▶ **How to complete this task**:
Could you give back the records exactly, taking out the pictures?

BEGIN Data under study

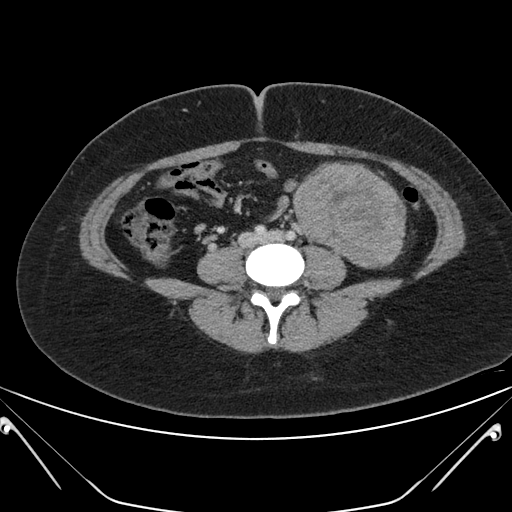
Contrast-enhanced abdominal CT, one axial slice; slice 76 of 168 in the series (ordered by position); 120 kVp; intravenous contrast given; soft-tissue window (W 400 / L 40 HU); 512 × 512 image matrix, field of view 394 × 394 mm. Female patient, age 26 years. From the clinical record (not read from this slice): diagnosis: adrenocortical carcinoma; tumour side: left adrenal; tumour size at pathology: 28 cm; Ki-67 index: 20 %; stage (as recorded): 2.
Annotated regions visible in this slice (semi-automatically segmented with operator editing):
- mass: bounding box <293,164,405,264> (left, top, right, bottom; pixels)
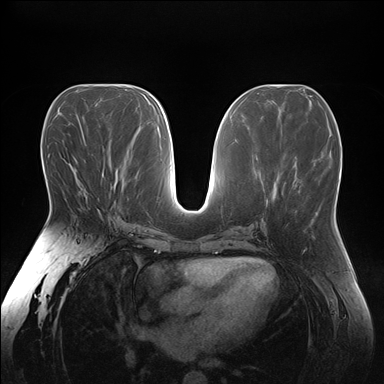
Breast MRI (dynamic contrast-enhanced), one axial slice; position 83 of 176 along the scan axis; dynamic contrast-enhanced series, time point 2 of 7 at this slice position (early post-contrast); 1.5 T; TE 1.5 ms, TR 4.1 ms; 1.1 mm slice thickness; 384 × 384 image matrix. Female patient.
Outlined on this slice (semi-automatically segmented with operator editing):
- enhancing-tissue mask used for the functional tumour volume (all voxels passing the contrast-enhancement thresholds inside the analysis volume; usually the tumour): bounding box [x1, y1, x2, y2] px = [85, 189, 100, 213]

END Data under study

▶ **Task response**:
Contrast-enhanced abdominal CT, one axial slice; slice 76 of 168 in the series (ordered by position); 120 kVp; intravenous contrast given; soft-tissue window (W 400 / L 40 HU); 512 × 512 image matrix, field of view 394 × 394 mm. Female patient, age 26 years. From the clinical record (not read from this slice): diagnosis: adrenocortical carcinoma; tumour side: left adrenal; tumour size at pathology: 28 cm; Ki-67 index: 20 %; stage (as recorded): 2.
Annotated regions visible in this slice (semi-automatically segmented with operator editing):
- mass: bounding box <293,164,405,264> (left, top, right, bottom; pixels)
Breast MRI (dynamic contrast-enhanced), one axial slice; position 83 of 176 along the scan axis; dynamic contrast-enhanced series, time point 2 of 7 at this slice position (early post-contrast); 1.5 T; TE 1.5 ms, TR 4.1 ms; 1.1 mm slice thickness; 384 × 384 image matrix. Female patient.
Outlined on this slice (semi-automatically segmented with operator editing):
- enhancing-tissue mask used for the functional tumour volume (all voxels passing the contrast-enhancement thresholds inside the analysis volume; usually the tumour): bounding box [x1, y1, x2, y2] px = [85, 189, 100, 213]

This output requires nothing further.